Photographs and illustrations printed in books enter the public domain depending on their attribution in the larger work:
- if the copyright ownership of the image is stated in the book, the work enters the public domain 50 years after the death of the (last surviving) creator of the photograph or illustration.
- if the copyright ownership is not stated in the book, the work enters public domain 50 years after the death of the author of the book.
C. Government publications
Federal and provincial government (Canada) publications are subject to Crown Copyright protection. Published federal and provincial government publications enter the public domain 50 years after publication. Unpublished federal and provincial government documents do not fall within public domain.
Municipal government publications are not covered by Crown Copyright. Works created by municipal government employees are subject to the same copyright protection and limitations as any other works created in the course of employment, i.e. they enter the public domain 50 years after the death of the author.

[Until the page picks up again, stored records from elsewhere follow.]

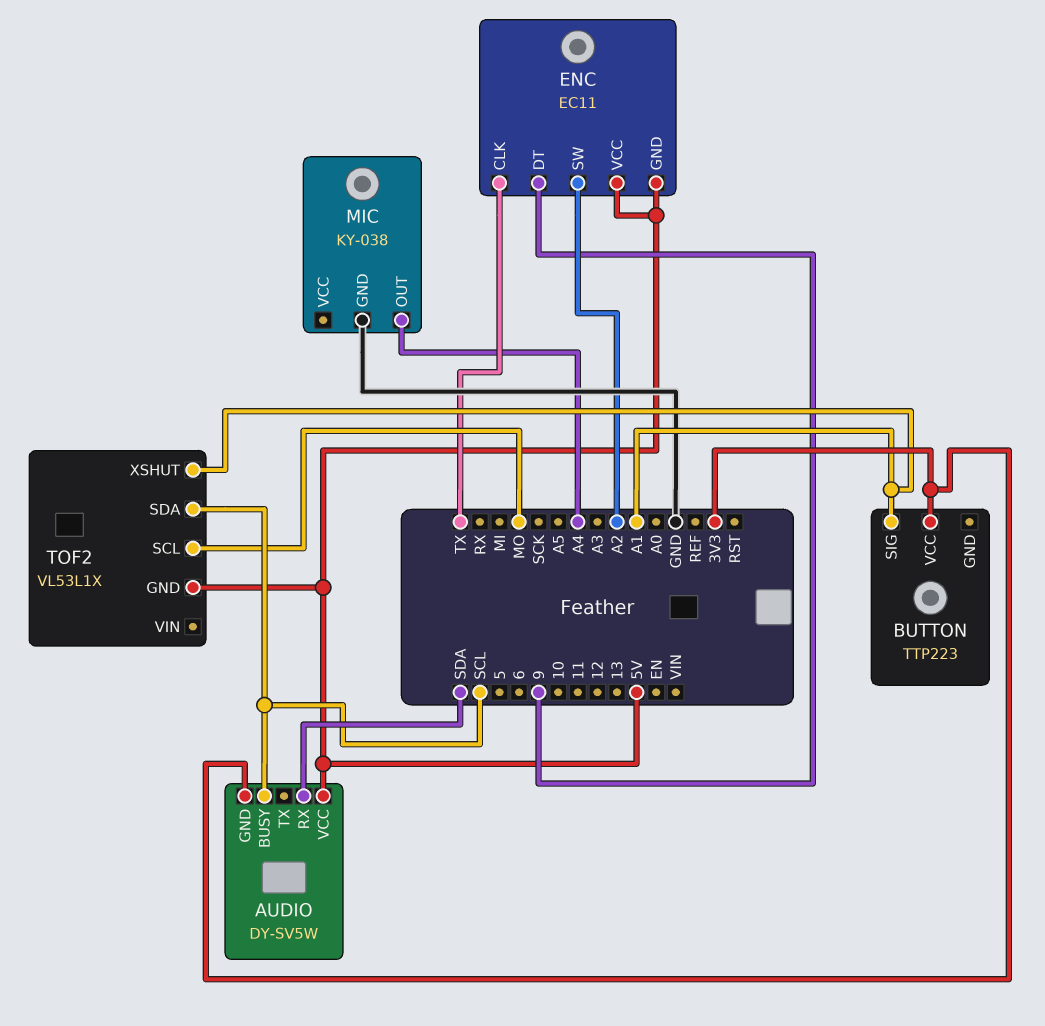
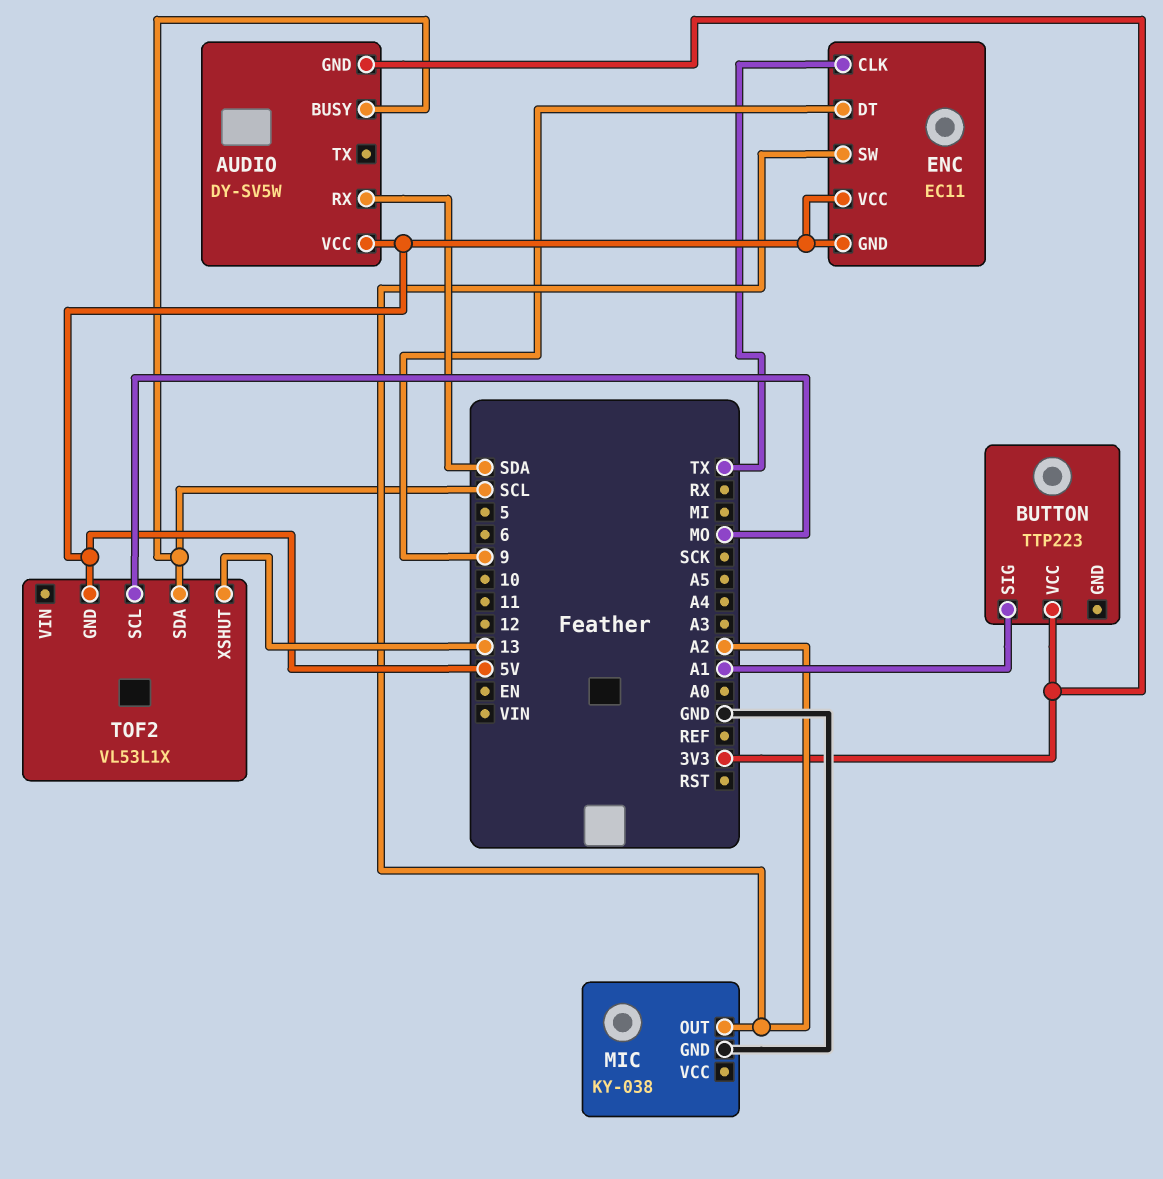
MIC pin OUT: A4 -> A2
TOF2 pin XSHUT: A1 -> 13

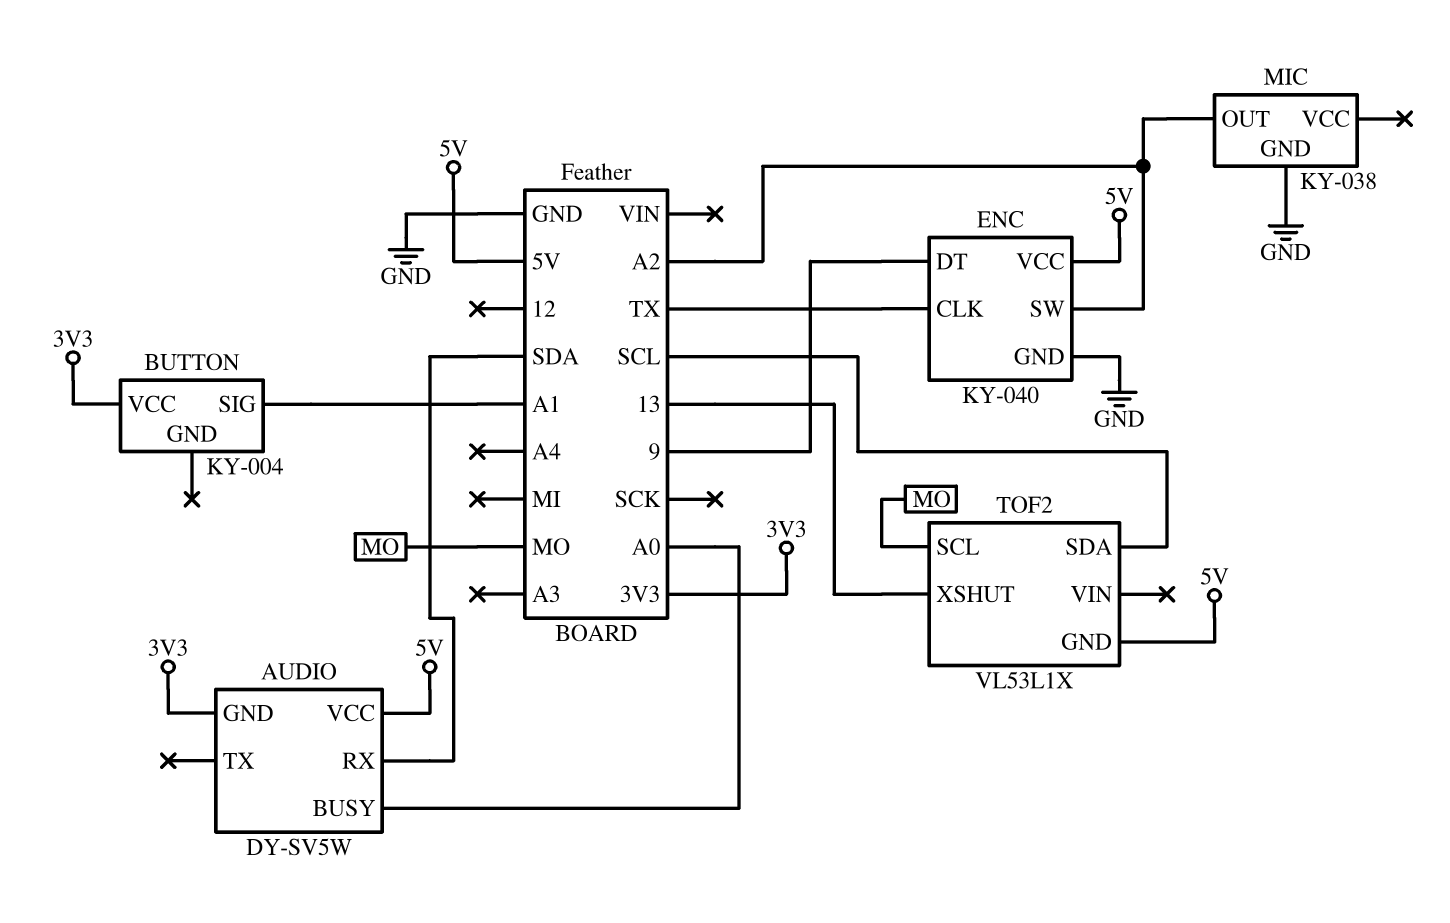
AUDIO pin BUSY: SCL -> A0
BUTTON: TTP223 -> KY-004
ENC: EC11 -> KY-040
ENC pin GND: 5V -> GND

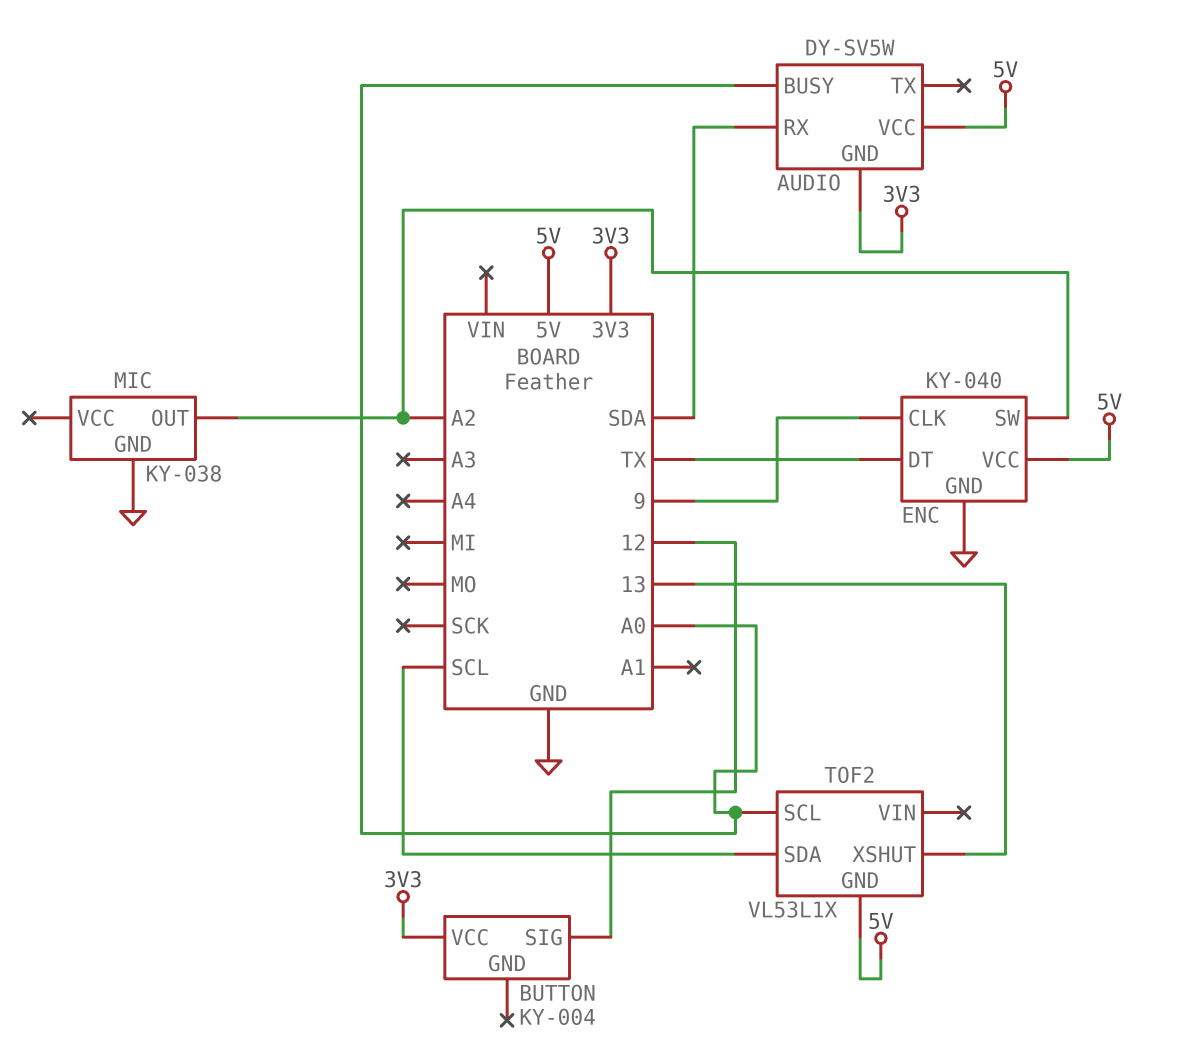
BUTTON pin SIG: A1 -> 12
ENC pin CLK: TX -> 9
ENC pin DT: 9 -> TX
TOF2 pin SCL: MO -> A0

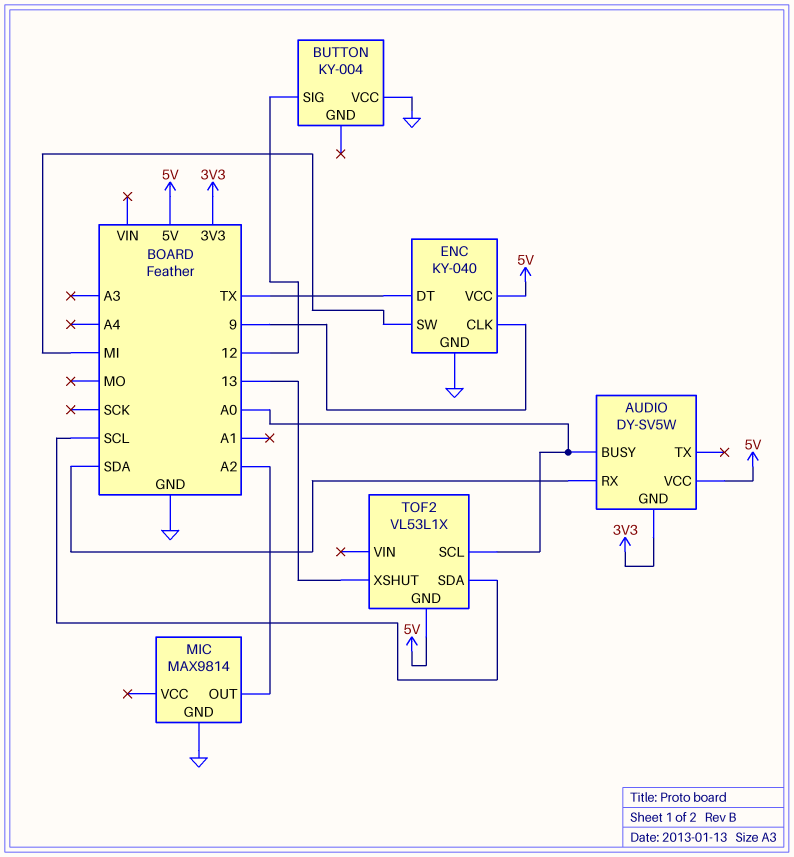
BUTTON pin VCC: 3V3 -> GND
ENC pin SW: A2 -> MI
MIC: KY-038 -> MAX9814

D. Adaptation, translations and scholarly editions
Copyright protection emphasizes the expression of an idea, fact, opinion, etc. in a particular form. Copyright can subsist in a reproduction of a public domain work if the reproduced version of that work is itself the product of a sufficient level of original work. For example, the text of Shakespeare’s Romeo and Juliet is part of the public domain, but a recording of a performance or a publication that contains editors’ notes and criticism in addition to the play’s text may still be protected by copyright.

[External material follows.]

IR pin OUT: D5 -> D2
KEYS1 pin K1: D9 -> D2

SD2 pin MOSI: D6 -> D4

Establishing whether a work belongs to the public domain therefore requires that you understand:
- which version of a work you wish to use (for example, your own photograph of a painting, versus a photograph of the same painting published in a book).
- when the version you are using was created or published.
Q: How can I find works that are part of the public domain?
A. General resources:
Project Gutenberg is a free online collection of works, many of which belong to the public domain. Books are available in multiple formats (PDF, ePub, Kindle, HTML). While many of the works available on Project Gutenberg are part of the public domain, there are also works that are copyright-protected. You can verify the copyright status of any item in the Project Gutenberg collection by clicking the "Bibrec" tab of any catalog entry.
There is a separate Project Gutenberg Canada page dedicated to Canadian authors and public domain content.
The Internet Archive plays host to a huge collection of free texts, audio and video files, and archived web pages. Much of this content is either public domain, or designated for free use under Creative Commons licensing. Use of the content on the Internet Archive is restricted to "scholarship and research purposes only."
The Hathi Trust Digital Library is a massive digital repository with easy-to-use search and browse menus. All items available in the archive "are either in the public domain, have the necessary permissions to support the level of access afforded, or are simply archived in such a way as to ensure an enduring copy of the content."
Flicker: The Commons contains public domain and royalty-free images from such contributors as the Library of Congress, the U.S. National Archives, the Getty Research Institute, and the Smithsonian.
Wikimedia Commons is a database consisting of millions of "freely usable media files" - either public domain or licensed for free use by the copyright owner. The copyright information associated with a given file is displayed prominently toward the bottom of the page.
The Library of Congress Photographic Collection on Flickr contains public domain images from the Library of Congress. Copyright information is displayed under each image.
C. Audiovisual works
The Prelinger Library is the Internet Archive's "moving image archive free movies, films, and videos."
The Petrucci International Music Score Library is an online database of musical scores and recordings. All works included belong to the public domain.